CITES Secretary-General Willem Wijnstekers told The Associated Press this week that countries were turning to his organization because existing management tools were not working and that many of the ocean's commercially fished species were under threat. He also said there was much more support than two years ago for restricting or banning the trade of many marine species, including the Atlantic bluefin.
"I don't think anyone has an argument against the listing of Atlantic bluefin tuna," said Wijnstekers, whose organization has come out in support of the export ban. "There is no scientific argument against that."
According to the U.N. Food and Agriculture Organization, more than half of all marine fish stocks are under threat.
Monaco - the sponsor of the proposed ban on the export of Atlantic bluefin tuna - says numbers have fallen by nearly 75 percent since 1957. But most of the decline has occurred over the last decade with demand driven by sushi lovers in Japan and elsewhere for the bluefin' succulent red and pink meat.
The United States backed the ban proposal last week. Many European countries also expressed support, although France and the European Commission have endorsed a compromise to delay the ban until 2011.
Japan, which consumes 80 percent of Atlantic bluefin eaten worldwide, has said it will ignore the ban.

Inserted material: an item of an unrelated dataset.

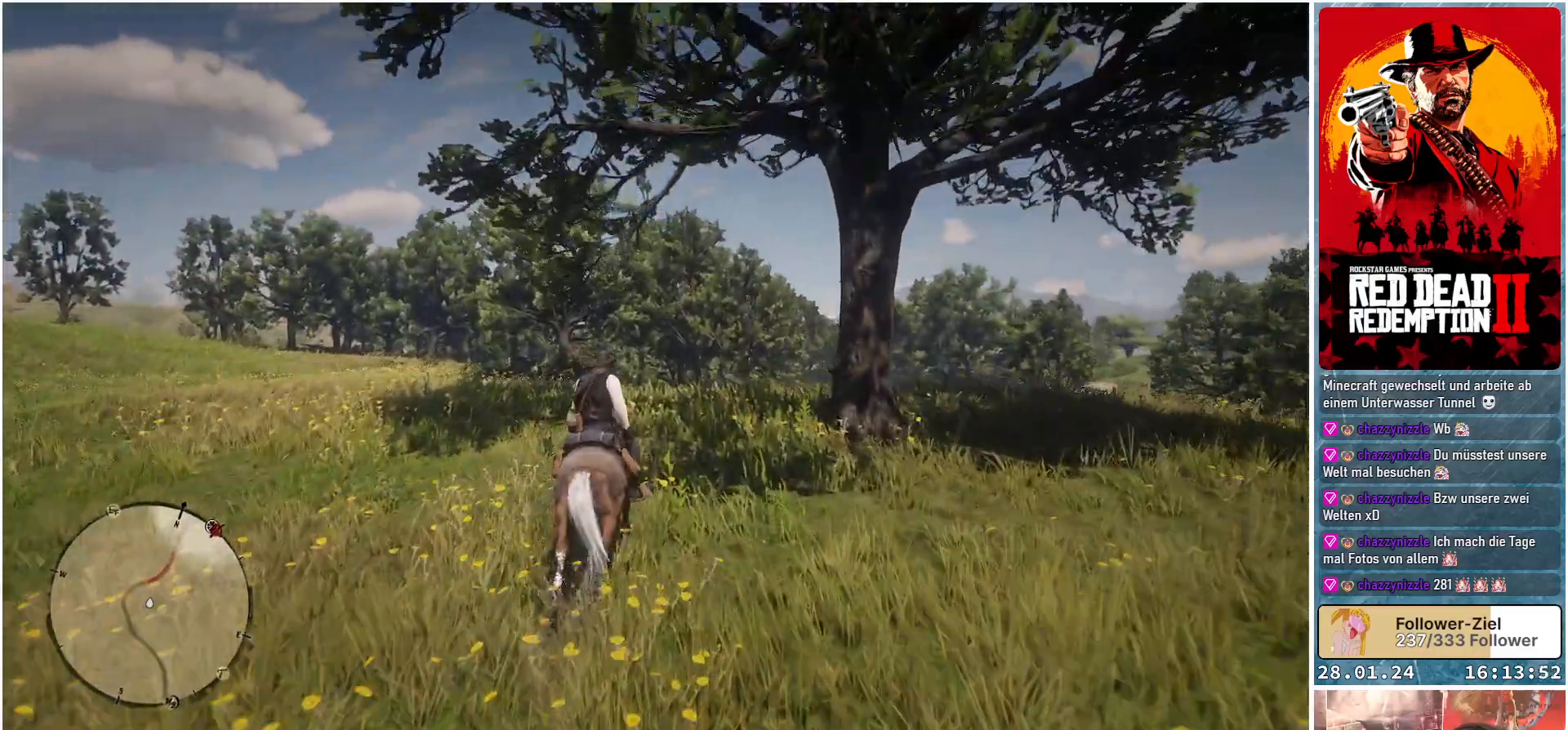
{"buttons": ["A"], "left_stick": "center", "right_stick": "center", "events": [[250, "left_stick", "center"]]}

The more critical issue is whether other key fishing countries will join Japan's rebuff - which would allow them to sell tuna to Japan.
Tokyo also argues that concerns about the extinction of the Atlantic bluefin are overblown.
The threat of a ban has some Japanese warning their culture is under siege. Sushi is an iconic dish in Japan, where fatty bluefin - called "o-toro" in Japan - sells for as much as 2,000 yen ($20) a piece in high-end Tokyo restaurants.
The conference in Doha is also expected to discuss ways to tackle the illegal trade of tiger products, and the protection of less-known species such as the spiny-tailed iguanas of Mexico and Central America and the spectacular Dynastes satanas beetle of Latin America - both prized by collectors.
Achim Steiner, the executive director of the United Nations Environment Program, which administers the CITES, said limiting the trade on a range of threatened species could go a long way to ensuring biodiversity.
"By ensuring that the international trade in wildlife is properly regulated, CITES can assist in conserving the planet's wild fauna and flora from overexploitation and contribute to the sustainable development," Steiner said.